*REQUIRED ACTIONS*.
**A.** Answer these questions using the post on propeller optimization.
(i) Which book contains the chart of induced drag for trapezoidal wings?
(ii) For a given aspect ratio, at what fraction of the base cord does the tip cord give minimum induced drag?
(iii) What limits the aspect ratio of a propeller?
**B.** Carry on the post about propeller optimization from the point where it ends.

(GIVEN TEXT)

[hpv-boats] Propeller optimization

[Peter Raymond]

I have the book "Fluid-Dynamic Drag" by S. F. Hoerner that has a ton of
interesting information in it.  One of the charts shows induced drag for
trapezoidal wings with different ratios of root to tip cord.  I used this to
look at minimizing induced drag for a given amount of sail area and
overturning moment for a sail boat.  As I recall, for a given aspect ratio,
minimum induced drag comes with the tip cord at 1/3 of the base cord.
However, on a sailboat you are limited by stability, so induced drag vs
overturning moment is important, not induced drag vs aspect ratio.

What I found was that by increasing the sail cord at the base and reducing
it at the tip I could increase the aspect ratio of the sail and for the same
overturning moment the net induced drag dropped.

I would expect some similar effect for propellers, although significantly
more complicated.  In a propeller the aspect ratio is limited by material
properties.  If you increase the taper of the propeller the base of the
blade gets wider and thicker and so stronger and stiffer.  This might not be
the most efficient shape for a given aspect ratio, but it might let you run
significantly higher aspect ratio and I would expect the higher aspect ratio
to give a net benefit.

(End GIVEN TEXT)
(DATA EXTRACT)

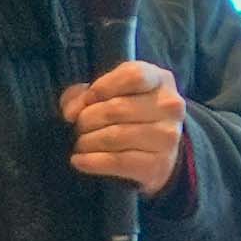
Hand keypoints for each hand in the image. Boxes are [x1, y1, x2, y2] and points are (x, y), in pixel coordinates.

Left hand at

(End DATA EXTRACT)

*ANSWERS PER TASK*.
**A.**
(i) "Fluid-Dynamic Drag" by S. F. Hoerner
(ii) 1/3
(iii) Material properties

**B.**
Unfortunately, you could make it more complicated still by including the
thickness ratio in the optimization.  For a given propeller design there is
an optimum thickness ratio, but using one thicker than optimum would give
more strength and stiffness and support a higher aspect ratio.  Even load
distribution could be optimized this way.  Increasing the loading at the
roots reduces the stress on the blade and allows a higher aspect ratio.

I wouldn't want to try to write the code to optimize all of the variables,
but it does seem some improvement could be made by changes that would
improve the  mechanical/strength efficiency of the design.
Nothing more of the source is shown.